Power has a way of distorting the level playing fields envisioned by the law. And officialdom has the power to place costly, time-consuming and often obscure hurdles before those challengers who are on the outside.

All these hurdles spell delay while officialdom is obtaining a referendum approval for its bonds and moving along with its construction plans. “The more we get done, the harder it will be for people to stop it” was the way one member of the Board of Education put it.

Challenging local officialdom requires information which was

slow and incomplete in emerging from the Superintendent of Schools. Citizens requested the estimates in May 1987 for the $7.86 million bond issue and were told there was nothing available. Yet a report dated February 1987 from the architect was finally provided in July 1987 after the referendum. A site plan for the Hinsdale school was not provided, once the School Building Committee acquired it.

Civic groups need to have an accurate interpretation of the local laws which provide the crucial procedural rights to review and challenge official decisions. The relevant Town charter provisions were pronounced “thoroughly confusing” by the State’s leading municipal law expert.
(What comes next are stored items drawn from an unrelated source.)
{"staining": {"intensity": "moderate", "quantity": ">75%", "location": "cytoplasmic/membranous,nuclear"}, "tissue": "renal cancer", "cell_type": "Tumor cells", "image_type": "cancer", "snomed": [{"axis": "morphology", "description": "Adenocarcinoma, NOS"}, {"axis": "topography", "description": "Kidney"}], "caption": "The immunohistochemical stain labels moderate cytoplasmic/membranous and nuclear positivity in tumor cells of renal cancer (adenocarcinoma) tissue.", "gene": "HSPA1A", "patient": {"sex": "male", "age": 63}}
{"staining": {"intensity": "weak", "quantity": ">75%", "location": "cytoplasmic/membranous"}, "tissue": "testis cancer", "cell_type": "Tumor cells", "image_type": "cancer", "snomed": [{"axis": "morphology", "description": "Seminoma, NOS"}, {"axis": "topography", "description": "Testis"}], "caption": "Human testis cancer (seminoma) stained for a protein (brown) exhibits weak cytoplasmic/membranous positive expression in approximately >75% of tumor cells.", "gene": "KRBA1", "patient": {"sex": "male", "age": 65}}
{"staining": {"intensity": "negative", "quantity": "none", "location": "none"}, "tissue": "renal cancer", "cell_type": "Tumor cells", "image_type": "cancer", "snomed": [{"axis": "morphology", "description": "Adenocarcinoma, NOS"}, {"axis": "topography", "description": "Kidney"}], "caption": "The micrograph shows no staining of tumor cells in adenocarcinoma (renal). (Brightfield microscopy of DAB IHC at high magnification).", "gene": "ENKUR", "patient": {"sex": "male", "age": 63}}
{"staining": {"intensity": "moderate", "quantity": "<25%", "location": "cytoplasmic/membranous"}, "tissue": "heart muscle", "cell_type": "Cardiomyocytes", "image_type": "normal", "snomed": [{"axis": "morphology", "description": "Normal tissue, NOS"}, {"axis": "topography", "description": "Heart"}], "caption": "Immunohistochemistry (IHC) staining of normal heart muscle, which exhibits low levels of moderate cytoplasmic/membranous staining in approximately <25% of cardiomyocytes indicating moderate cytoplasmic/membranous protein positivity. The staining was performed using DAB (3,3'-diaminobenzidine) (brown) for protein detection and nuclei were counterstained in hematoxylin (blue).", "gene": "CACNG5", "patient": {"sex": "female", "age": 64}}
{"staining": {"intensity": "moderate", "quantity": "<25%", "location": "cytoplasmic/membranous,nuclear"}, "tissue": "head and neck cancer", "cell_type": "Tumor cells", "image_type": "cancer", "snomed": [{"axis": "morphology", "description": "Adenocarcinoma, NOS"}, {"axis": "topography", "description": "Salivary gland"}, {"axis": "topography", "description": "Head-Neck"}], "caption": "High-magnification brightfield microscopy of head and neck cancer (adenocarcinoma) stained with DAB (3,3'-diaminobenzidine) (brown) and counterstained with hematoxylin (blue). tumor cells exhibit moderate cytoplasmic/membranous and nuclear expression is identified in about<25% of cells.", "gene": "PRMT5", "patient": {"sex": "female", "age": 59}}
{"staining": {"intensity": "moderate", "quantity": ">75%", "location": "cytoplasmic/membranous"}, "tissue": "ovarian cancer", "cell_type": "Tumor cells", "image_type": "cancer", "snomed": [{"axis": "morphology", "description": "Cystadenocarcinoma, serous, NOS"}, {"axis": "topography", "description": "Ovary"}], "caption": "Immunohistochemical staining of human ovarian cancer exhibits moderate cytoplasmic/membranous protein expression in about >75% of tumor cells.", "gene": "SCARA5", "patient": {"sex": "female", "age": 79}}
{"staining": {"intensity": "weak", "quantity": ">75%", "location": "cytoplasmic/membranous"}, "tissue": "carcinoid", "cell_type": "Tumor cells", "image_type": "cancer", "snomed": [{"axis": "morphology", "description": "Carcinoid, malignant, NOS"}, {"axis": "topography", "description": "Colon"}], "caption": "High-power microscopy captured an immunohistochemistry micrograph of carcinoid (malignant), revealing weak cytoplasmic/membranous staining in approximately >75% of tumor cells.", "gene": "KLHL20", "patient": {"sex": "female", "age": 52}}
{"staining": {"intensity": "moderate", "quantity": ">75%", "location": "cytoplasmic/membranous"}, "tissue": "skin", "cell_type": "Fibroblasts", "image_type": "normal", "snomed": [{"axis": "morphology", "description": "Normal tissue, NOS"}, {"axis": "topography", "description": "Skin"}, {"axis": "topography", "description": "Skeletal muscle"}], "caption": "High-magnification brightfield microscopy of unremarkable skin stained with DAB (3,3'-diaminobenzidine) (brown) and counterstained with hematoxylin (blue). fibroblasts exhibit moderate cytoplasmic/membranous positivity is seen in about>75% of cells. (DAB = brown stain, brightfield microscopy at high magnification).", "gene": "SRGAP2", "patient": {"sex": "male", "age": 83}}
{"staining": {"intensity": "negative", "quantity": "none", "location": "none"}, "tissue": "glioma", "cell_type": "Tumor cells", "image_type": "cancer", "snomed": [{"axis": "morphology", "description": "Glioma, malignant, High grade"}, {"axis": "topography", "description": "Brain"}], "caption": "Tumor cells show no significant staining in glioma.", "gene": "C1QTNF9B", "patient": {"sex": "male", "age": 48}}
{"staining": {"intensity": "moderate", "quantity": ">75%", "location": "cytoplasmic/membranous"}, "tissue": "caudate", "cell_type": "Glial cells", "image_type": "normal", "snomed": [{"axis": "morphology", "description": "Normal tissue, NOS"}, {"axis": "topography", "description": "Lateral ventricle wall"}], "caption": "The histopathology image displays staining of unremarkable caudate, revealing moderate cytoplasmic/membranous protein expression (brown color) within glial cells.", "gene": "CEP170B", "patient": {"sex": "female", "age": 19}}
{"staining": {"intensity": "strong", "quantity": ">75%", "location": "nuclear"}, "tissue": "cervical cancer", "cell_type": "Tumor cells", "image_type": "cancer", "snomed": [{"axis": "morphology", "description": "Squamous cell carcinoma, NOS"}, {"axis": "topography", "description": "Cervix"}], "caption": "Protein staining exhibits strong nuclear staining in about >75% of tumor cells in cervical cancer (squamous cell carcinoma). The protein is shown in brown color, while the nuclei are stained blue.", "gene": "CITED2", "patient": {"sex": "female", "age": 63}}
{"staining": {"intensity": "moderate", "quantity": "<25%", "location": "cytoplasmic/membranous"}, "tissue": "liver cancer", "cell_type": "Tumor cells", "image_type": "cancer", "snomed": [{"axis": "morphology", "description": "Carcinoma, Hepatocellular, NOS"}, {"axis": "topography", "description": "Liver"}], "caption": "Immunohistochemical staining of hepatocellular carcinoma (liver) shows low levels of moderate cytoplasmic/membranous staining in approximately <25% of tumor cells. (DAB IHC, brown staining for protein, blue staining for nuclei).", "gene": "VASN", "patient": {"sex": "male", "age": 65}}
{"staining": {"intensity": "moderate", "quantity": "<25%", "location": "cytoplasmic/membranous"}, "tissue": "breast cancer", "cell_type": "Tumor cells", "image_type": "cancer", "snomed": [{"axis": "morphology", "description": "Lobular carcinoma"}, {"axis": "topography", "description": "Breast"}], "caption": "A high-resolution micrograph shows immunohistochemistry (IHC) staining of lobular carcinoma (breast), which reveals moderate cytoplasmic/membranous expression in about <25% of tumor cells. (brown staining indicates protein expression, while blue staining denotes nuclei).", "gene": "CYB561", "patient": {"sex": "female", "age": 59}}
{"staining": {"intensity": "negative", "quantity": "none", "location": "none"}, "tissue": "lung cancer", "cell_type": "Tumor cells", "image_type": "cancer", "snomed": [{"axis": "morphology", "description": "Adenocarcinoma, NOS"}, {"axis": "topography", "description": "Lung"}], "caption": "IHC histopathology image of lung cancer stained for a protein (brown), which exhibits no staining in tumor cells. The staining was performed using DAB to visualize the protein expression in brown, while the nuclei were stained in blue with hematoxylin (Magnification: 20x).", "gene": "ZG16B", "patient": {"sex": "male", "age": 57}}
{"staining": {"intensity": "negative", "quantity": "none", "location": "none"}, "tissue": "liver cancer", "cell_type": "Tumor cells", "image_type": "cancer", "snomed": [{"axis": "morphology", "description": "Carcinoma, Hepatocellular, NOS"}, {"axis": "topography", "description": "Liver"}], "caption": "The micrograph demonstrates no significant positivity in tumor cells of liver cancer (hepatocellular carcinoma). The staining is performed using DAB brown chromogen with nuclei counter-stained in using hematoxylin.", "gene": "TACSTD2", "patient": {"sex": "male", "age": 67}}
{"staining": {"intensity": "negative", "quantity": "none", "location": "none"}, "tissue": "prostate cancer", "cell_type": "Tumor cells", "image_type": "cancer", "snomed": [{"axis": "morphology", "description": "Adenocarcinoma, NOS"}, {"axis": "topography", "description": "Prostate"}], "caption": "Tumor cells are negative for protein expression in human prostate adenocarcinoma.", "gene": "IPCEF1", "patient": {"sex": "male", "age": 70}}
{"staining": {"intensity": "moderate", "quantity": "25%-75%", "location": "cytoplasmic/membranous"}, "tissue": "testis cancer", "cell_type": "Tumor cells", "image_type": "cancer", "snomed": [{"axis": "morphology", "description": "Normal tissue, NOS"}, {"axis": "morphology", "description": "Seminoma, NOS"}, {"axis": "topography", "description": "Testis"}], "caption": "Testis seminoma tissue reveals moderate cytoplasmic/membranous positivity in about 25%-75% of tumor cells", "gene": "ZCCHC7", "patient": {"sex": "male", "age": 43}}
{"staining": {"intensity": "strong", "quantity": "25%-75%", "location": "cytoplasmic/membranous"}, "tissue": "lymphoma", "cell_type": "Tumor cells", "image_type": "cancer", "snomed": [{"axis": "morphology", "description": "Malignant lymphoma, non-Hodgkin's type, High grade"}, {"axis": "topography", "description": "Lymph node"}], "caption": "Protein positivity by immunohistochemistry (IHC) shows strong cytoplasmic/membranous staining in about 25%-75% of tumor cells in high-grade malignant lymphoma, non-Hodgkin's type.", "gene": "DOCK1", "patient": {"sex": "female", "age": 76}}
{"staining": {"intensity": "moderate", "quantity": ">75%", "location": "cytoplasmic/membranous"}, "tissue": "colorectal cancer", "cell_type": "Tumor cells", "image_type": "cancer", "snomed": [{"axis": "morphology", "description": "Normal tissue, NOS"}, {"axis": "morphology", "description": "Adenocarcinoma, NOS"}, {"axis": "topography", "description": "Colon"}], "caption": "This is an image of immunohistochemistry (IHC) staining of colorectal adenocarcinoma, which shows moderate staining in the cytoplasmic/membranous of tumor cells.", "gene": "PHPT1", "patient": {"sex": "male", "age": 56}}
The Town Attorney, who lived 10 miles out of Town, advised the Mayor that there could not be another referendum for repeal of the June vote. He declined to put this opinion in writing for weeks, despite a request to do so by one of the Selectmen. When he did submit a brief one page letter, there was a paucity of legal reasoning.

A citizens’ petition drive for a new vote was held up for several months until they won a mandamus judgment in court ordering the Board of Selectman to schedule a referendum. Three noted specialists, consulted by the preservationists, had advised much earlier what the judge decided. But these specialists were ignored by officialdom.

It helped the demolitionists’ cause to have their architectural firm make the most generous contributions to their political action committee or to avoid making realistic comparison costs on maintenance and operating budgets. It helped to have school resources and facilities used illicitly in the first referendum campaign last June.

Above all, it helped for officialdom to grossly distort the reach of the preservationists’ proposed ordinance in order to alarm homeowners and others that any renovation they undertook would be restricted.

These imbalances feed a heavy air of resignation among local voters. About two years ago, some officials finally persuaded the voters in a close second referendum to authorize the sale of the Greenwoods elementary school building based on their mistaken projected school enrollment. A year later they found that an increase in the number of elementary school students required additional school space. By not using the available land efficiently, the town government will have to confront the need for more school space soon as well as expansion space for the Town Hall.

In the meantime, local taxes are rising sharply as the bills come home to roost. The ability of officialdom to engage in such poor planning and also obstruct citizens from entering due challenges does have its limits. But many citizens wonder.

Some preservationists are trying to save Big Red or even move the building nearby for other municipal uses. But the wreckers are coming closer. If the officials demolish this large and valuable structure, the limits of their recklessness will no longer be so vague.